CAMBRIDGE, England - Nokia's dream phone of the future may at the moment be nothing more than a few plastic mock-ups and a lot of imagination, but it clearly has a powerful sway over the researchers who conceived it.
Models of the so-called "Morph" phone are kept in a foam-padded case, along with a single white glove, deep in the heart of Nokia's (nyse: NOK - news - people ) research laboratory in Cambridge University, England. They look like green, translucent alien artifacts, with bizarre symbols etched onto them. But they are actually meant to represent a totally flexible mobile phone. Not just a regular handset, but one that could fold out into an electronic map or fit around the wrist like a watch, losing none of its functionality along the way.
The head of Nokia's research laboratory in Cambridge, Tapani Ryhanen, is keen to point out that Morph is a highly theoretical idea of what consumers might be expecting in a decade's time. But given that his team is researching the nanotechnology that could make such a device possible, he clearly sees the Morph as more than just a fantasy. He handles each mock-up with extreme care, and panics after accidentally dropping one of the models to the floor.

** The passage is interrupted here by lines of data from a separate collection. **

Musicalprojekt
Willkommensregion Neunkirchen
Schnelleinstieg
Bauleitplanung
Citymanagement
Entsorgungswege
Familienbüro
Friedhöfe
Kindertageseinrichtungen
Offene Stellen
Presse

"These are very expensive," he says, inspecting the bruised but unharmed model with a worried expression.
Nokia unveiled the Morph in February at the Museum of Modern Art in New York as part of an exhibition called "Design And The Elastic Mind." It is just a taste of what Nokia hopes will be the fruits of its research center, which was opened in collaboration with Cambridge University in March 2007. And although such a phone is at least a decade away from actually becoming reality, those working on the project believe it is far more than just a pipe dream.
"None of it is science fiction," declares Mark Welland, a professor and director of the Cambridge University side of the collaboration. "If there was strong commercial interest in having a flexible phone, we already have flexible electronics in the lab. … It is very strongly grounded in real technology."
Nokia researchers believe that advances in nanotechnology will give them the ingredients to make future mobile phones far thinner, more stretchable, more durable and more energy-efficient than contemporary devices. The manpower Nokia has dedicated to nanoscience research is currently small--some 30 or 40 researchers worldwide out of a total force of 13,000. But the team is already making some advances that could wind up in handsets only a year or two from now.
Don't expect a full-fledged version of Morph, which combines flexible electronics, touch-sensitive textured displays and the ability to process sensory information all in one phone. But, deep within the guts of the handset, nanotechnology may bring about some big improvements.
Take the humble lithium cell phone battery, for instance. Battery efficiency, lifespan and even safety could be vastly improved, the researchers believe, by increasing the surface area of the active materials that make up the battery electrodes. Faster charge times, longer battery life and less chance of a meltdown would, in turn, lead to thinner handsets. Such improved batteries may only be a year or two away, Nokia researchers say.
Batteries are one of five major projects under way at Nokia's Cambridge University research center. Tucked away in a quiet, grassy compound on J J Thomson Avenue--appropriately named after the Nobel laureate who discovered the electron--the center takes advantage of resources and additional researchers from the university.
Although Nokia's Cambridge team works on projects with five- to seven-year time horizons, it must still prove its viability to Nokia. Every year the Finnish company reviews its research projects, and those that are going nowhere could end up getting cut.
"There is always a gap between development and deployment," says Alan Brown, an analyst with Gartner Research, noting that Bluetooth technology took four or five years to take off after it was finalized. "I think nanotechnology will get a significant market by 2011."